Suriye’deki topyekün savaşın pusulası hepten şaştı. Fransa Cumhurbaşkanı Emmaruel Macron’un, Esad’ın bir kez daha zehirli gaz saldırısı düzenlemesi halinde Fransız birliklerini bu ülkeye göndereceğini açıklaması da, pusulanın düzelmesinini yakın zamanda pek mümkün olmayacağını gösteriyor. Fransa lideri böylece insaniyet nâmına bir hamle yapıyormuş edâlarında poz verebilir. Peki Macron gerçekten de Fransız savaş uçaklarını Suriye semalarına göndermek istiyor mu? Hele ki Fransa’nın Libya’ya askerî müdahalesinin vahim sonuçları ortadayken, bu tür girişimleri yapmadan önce üç kere düşünmeli.
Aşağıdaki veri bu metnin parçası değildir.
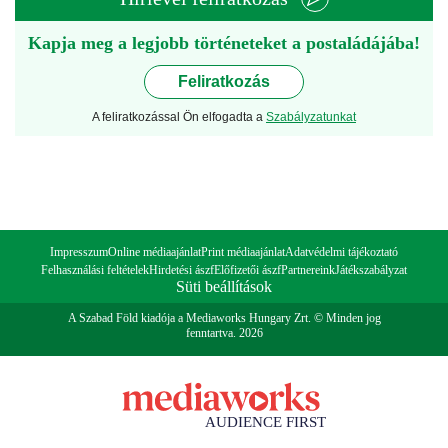
Kapja meg a legjobb történeteket a postaládájába!
Feliratkozás
A feliratkozással Ön elfogadta a
Szabályzatunkat
Impresszum
Online médiaajánlat
Print médiaajánlat
Adatvédelmi tájékoztató
Felhasználási feltételek
Hirdetési ászf
Előfizetői ászf
Partnereink
Játékszabályzat
Süti beállítások
A Szabad Föld kiadója a Mediaworks Hungary Zrt. © Minden jog
fenntartva. 2026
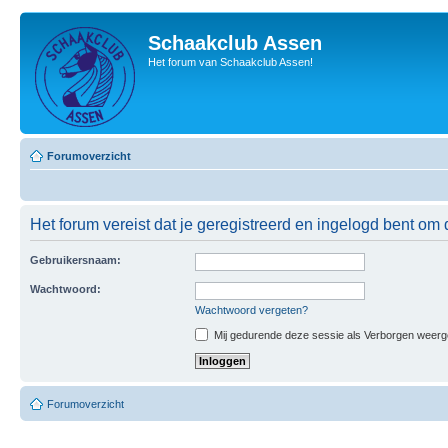
Schaakclub Assen
Het forum van Schaakclub Assen!
Forumoverzicht
Het forum vereist dat je geregistreerd en ingelogd bent om 
Gebruikersnaam:
Wachtwoord:
Wachtwoord vergeten?
Mij gedurende deze sessie als Verborgen weergeve
Forumoverzicht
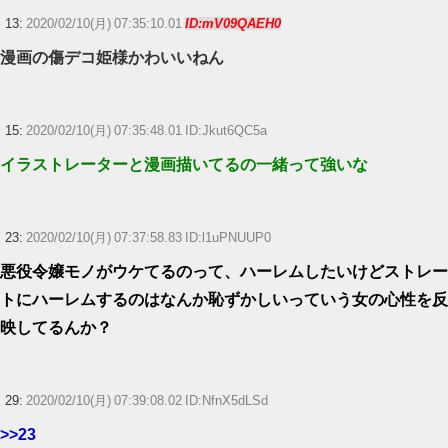
13:
2020/02/10(月) 07:35:10.01
ID:mV09QAEH0
漫画の傷デコ姫様かわいいねん
15:
2020/02/10(月) 07:35:48.01 ID:Jkut6QC5a
イラストレーターと漫画描いてるの一緒って強いな
23:
2020/02/10(月) 07:37:58.83 ID:l1uPNUUP0
悪役令嬢モノがウケてるのって、ハーレムしたいけどストレー
トにハーレムするのはなんか恥ずかしいっていう女の心性を反
映してるんか？
29:
2020/02/10(月) 07:39:08.02 ID:NfnX5dLSd
>>23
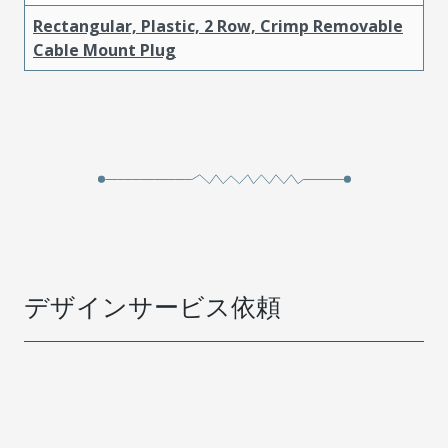
Rectangular, Plastic, 2 Row, Crimp Removable
Cable Mount Plug
デザインサービス依頼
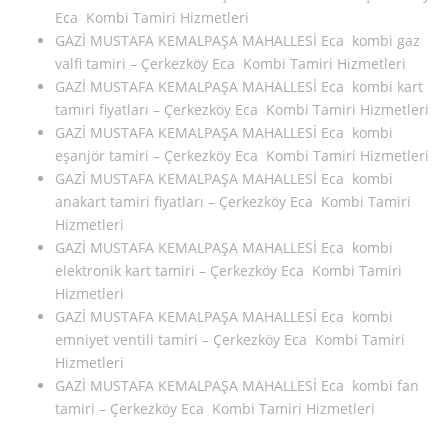
Eca Kombi Tamiri Hizmetleri
GAZİ MUSTAFA KEMALPAŞA MAHALLESİ Eca kombi gaz
valfi tamiri – Çerkezköy Eca Kombi Tamiri Hizmetleri
GAZİ MUSTAFA KEMALPAŞA MAHALLESİ Eca kombi kart
tamiri fiyatları – Çerkezköy Eca Kombi Tamiri Hizmetleri
GAZİ MUSTAFA KEMALPAŞA MAHALLESİ Eca kombi
eşanjör tamiri – Çerkezköy Eca Kombi Tamiri Hizmetleri
GAZİ MUSTAFA KEMALPAŞA MAHALLESİ Eca kombi
anakart tamiri fiyatları – Çerkezköy Eca Kombi Tamiri
Hizmetleri
GAZİ MUSTAFA KEMALPAŞA MAHALLESİ Eca kombi
elektronik kart tamiri – Çerkezköy Eca Kombi Tamiri
Hizmetleri
GAZİ MUSTAFA KEMALPAŞA MAHALLESİ Eca kombi
emniyet ventili tamiri – Çerkezköy Eca Kombi Tamiri
Hizmetleri
GAZİ MUSTAFA KEMALPAŞA MAHALLESİ Eca kombi fan
tamiri – Çerkezköy Eca Kombi Tamiri Hizmetleri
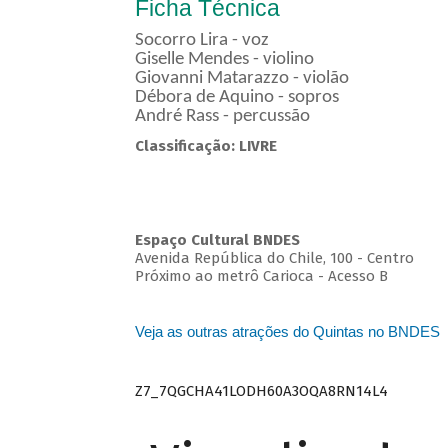
Ficha Técnica
Socorro Lira - voz
Giselle Mendes - violino
Giovanni Matarazzo - violão
Débora de Aquino - sopros
André Rass - percussão
Classificação: LIVRE
Espaço Cultural BNDES
Avenida República do Chile, 100 - Centro
Próximo ao metrô Carioca - Acesso B
Veja as outras atrações do Quintas no BNDES
Z7_7QGCHA41LODH60A3OQA8RN14L4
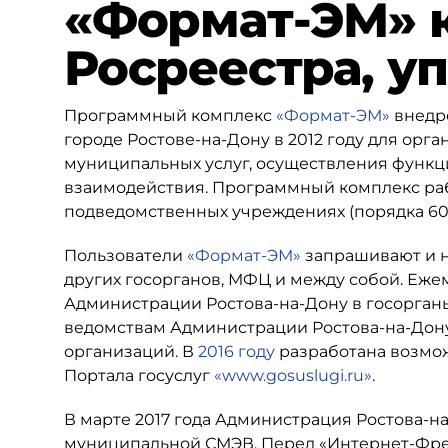
«Формат-ЭМ» к
Росреестра, у
Программный комплекс
«Формат-ЭМ»
внедрё
городе Ростове-на-Дону в 2012 году для ор
муниципальных услуг, осуществления функ
взаимодействия. Программный комплекс рабо
подведомственных учреждениях (порядка 60
Пользователи
«Формат-ЭМ»
запрашивают и н
других госорганов, МФЦ и между собой. Еже
Администрации Ростова-на-Дону в госорганы
ведомствам Администрации Ростова-на-Дону 
организаций. В
2016 году
разработана возмож
Портала госуслуг
«www.gosuslugi.ru»
.
В марте 2017 года Администрация Ростова-н
муниципальной СМЭВ. Перед «Интернет-Фрега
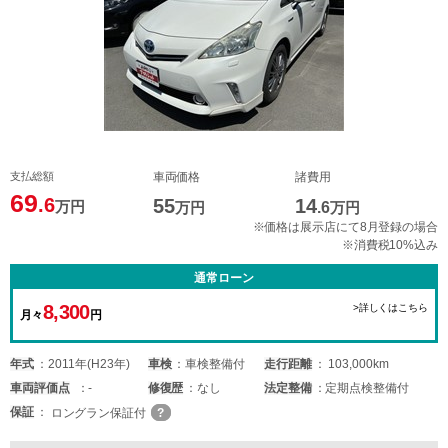
支払総額
車両価格
諸費用
69
.6
55
14
万円
万円
.6
万円
※価格は展示店にて8月登録の場合
※消費税10%込み
通常ローン
8,300
>詳しくはこちら
月々
円
年式
2011年(H23年)
車検
車検整備付
走行距離
103,000km
車両
評価点
-
修復歴
なし
法定整備
定期点検整備付
保証
ロングラン保証付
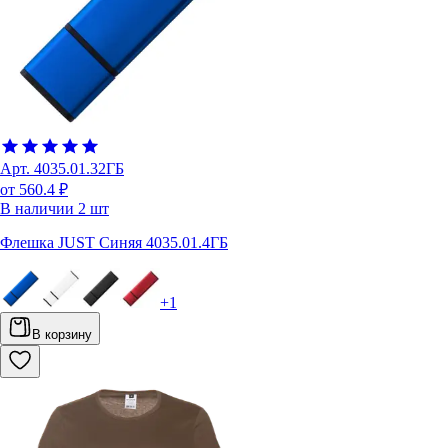
Арт.
4035.01.32ГБ
от 560.4 ₽
В наличии
2
шт
Флешка JUST Синяя 4035.01.4ГБ
+
1
В корзину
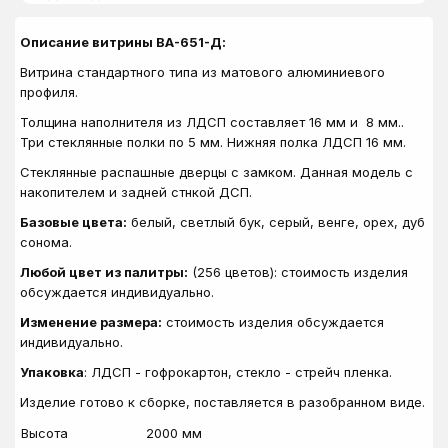
Описание витрины ВА-651-Д:
Витрина стандартного типа из матового алюминиевого
профиля.
Толщина наполнителя из
ЛДСП
составляет 16 мм и 8 мм.
.
Три стеклянные полки по 5 мм. Нижняя полка ЛДСП 16 мм.
Стеклянные распашные дверцы с замком. Данная модель с
накопителем и задней стнкой ДСП.
Базовые цвета:
белый, светлый бук, серый, венге, орех, дуб
сонома.
Любой цвет из палитры:
(256 цветов): стоимость изделия
обсуждается индивидуально.
Изменение размера:
стоимость изделия обсуждается
индивидуально.
Упаковка
: ЛДСП - гофрокартон, стекло - стрейч пленка.
Изделие готово к сборке, поставляется в разобранном виде.
Высота
2000 мм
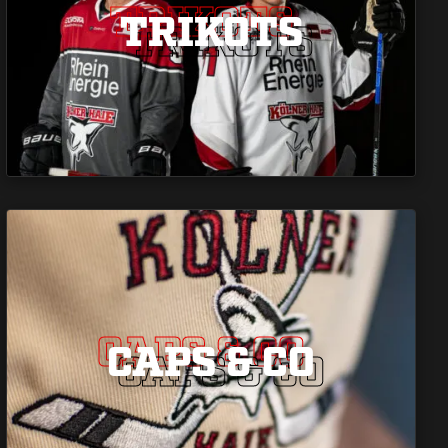
TRIKOTS
TRIKOTS
TRIKOTS
CAPS & CO
CAPS & CO
CAPS & CO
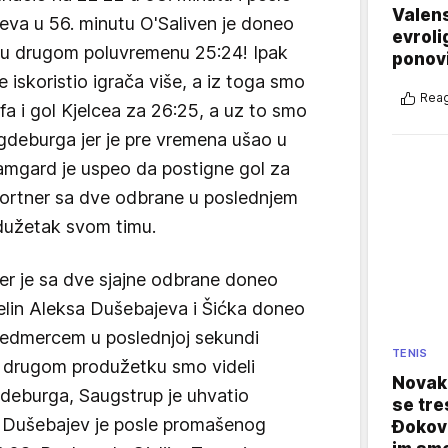
Valens
eva u 56. minutu O'Saliven je doneo
evroli
u drugom poluvremenu 25:24! Ipak
ponovi
je iskoristio igrača više, a iz toga smo
Reag
fa i gol Kjelcea za 26:25, a uz to smo
gdeburga jer je pre vremena ušao u
Damgard je uspeo da postigne gol za
 Portner sa dve odbrane u poslednjem
dužetak svom timu.
er je sa dve sjajne odbrane doneo
elin Aleksa Dušebajeva i Šićka doneo
e sedmercem u poslednjoj sekundi
TENIS
 drugom produžetku smo videli
Novak 
deburga, Saugstrup je uhvatio
se tre
ni Dušebajev je posle promašenog
Đokovi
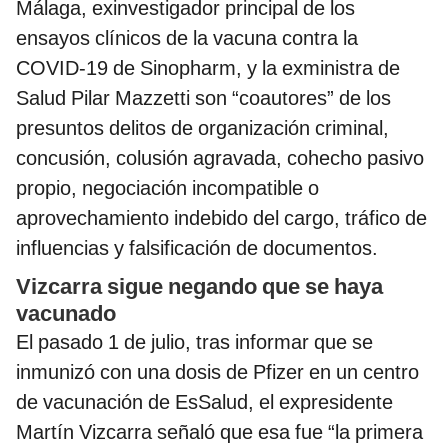
Málaga, exinvestigador principal de los
ensayos clínicos de la vacuna contra la
COVID-19 de Sinopharm, y la exministra de
Salud Pilar Mazzetti son “coautores” de los
presuntos delitos de organización criminal,
concusión, colusión agravada, cohecho pasivo
propio, negociación incompatible o
aprovechamiento indebido del cargo, tráfico de
influencias y falsificación de documentos.
Vizcarra sigue negando que se haya
vacunado
El pasado 1 de julio, tras informar que se
inmunizó con una dosis de Pfizer en un centro
de vacunación de EsSalud, el expresidente
Martín Vizcarra señaló que esa fue “la primera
Cihat karşıtı günah girdabı

Geriye bakıldığında şu tespiti yapmak mümkün: Uluslararası ittifakın, IŞİD adlı bu katil çetesine karşı 2014 yazında başlattığı askerî mücadele pek de akıllıca değildi. Öyle bir günah girdabına girildi ki, bunu başka günahlar takip etti. Askerî müdahalede bulunanların, başka müdahelecileri eleştirmeye pek hakkı olmuyor.

İşler planlandığı gibi giderse savaşın kendi kuralları devreye girer. Her ne kadar bunlar karanlık kurallar olsa da. Eğer savaş kaybedilirse, o zaman ironinin büyük üstadları tarafından körüklenen acımasız bir toplu kıyım başlayabilir. Bununsa hiçbir hedefi olmaz – en azından onurlu bir hedeften söz edilemez.